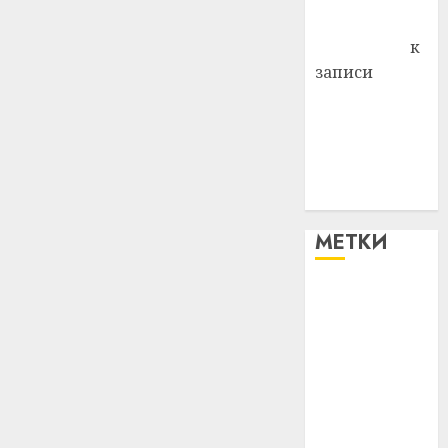
Антонина
Федоровна
к
записи
Поможем
вместе Насте
Питерской
победить
болезнь
МЕТКИ
#blizko
#tochka
#авто
#алкоголь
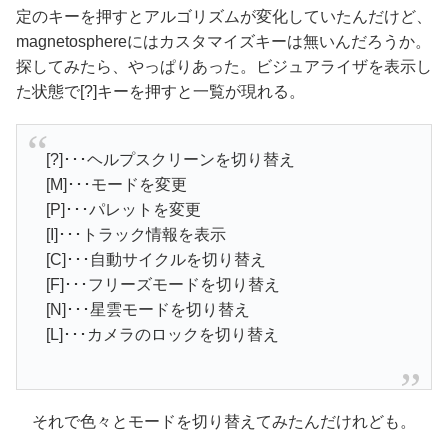
定のキーを押すとアルゴリズムが変化していたんだけど、
magnetosphereにはカスタマイズキーは無いんだろうか。
探してみたら、やっぱりあった。ビジュアライザを表示し
た状態で[?]キーを押すと一覧が現れる。
[?]･･･ヘルプスクリーンを切り替え
[M]･･･モードを変更
[P]･･･パレットを変更
[I]･･･トラック情報を表示
[C]･･･自動サイクルを切り替え
[F]･･･フリーズモードを切り替え
[N]･･･星雲モードを切り替え
[L]･･･カメラのロックを切り替え
それで色々とモードを切り替えてみたんだけれども。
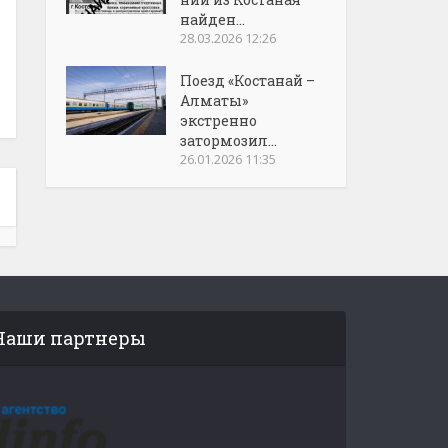
найден...
28.03.2026 12:26
Поезд «Костанай –
Алматы»
экстренно
затормозил...
26.01.2026 11:35
Наши партнеры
_ _ _ _ _
» ACTIVITY
Can you reproduce the text of all the records above word for word, leaving out the pictures?

» SOLUTION
Антонина
Федоровна
к
записи
Поможем
вместе Насте
Питерской
победить
болезнь
МЕТКИ
#blizko
#tochka
#авто
#алкоголь
定のキーを押すとアルゴリズムが変化していたんだけど、
magnetosphereにはカスタマイズキーは無いんだろうか。
探してみたら、やっぱりあった。ビジュアライザを表示し
た状態で[?]キーを押すと一覧が現れる。
[?]･･･ヘルプスクリーンを切り替え
[M]･･･モードを変更
[P]･･･パレットを変更
[I]･･･トラック情報を表示
[C]･･･自動サイクルを切り替え
[F]･･･フリーズモードを切り替え
[N]･･･星雲モードを切り替え
[L]･･･カメラのロックを切り替え
それで色々とモードを切り替えてみたんだけれども。
найден...
28.03.2026 12:26
Поезд «Костанай –
Алматы»
экстренно
затормозил...
26.01.2026 11:35
Наши партнеры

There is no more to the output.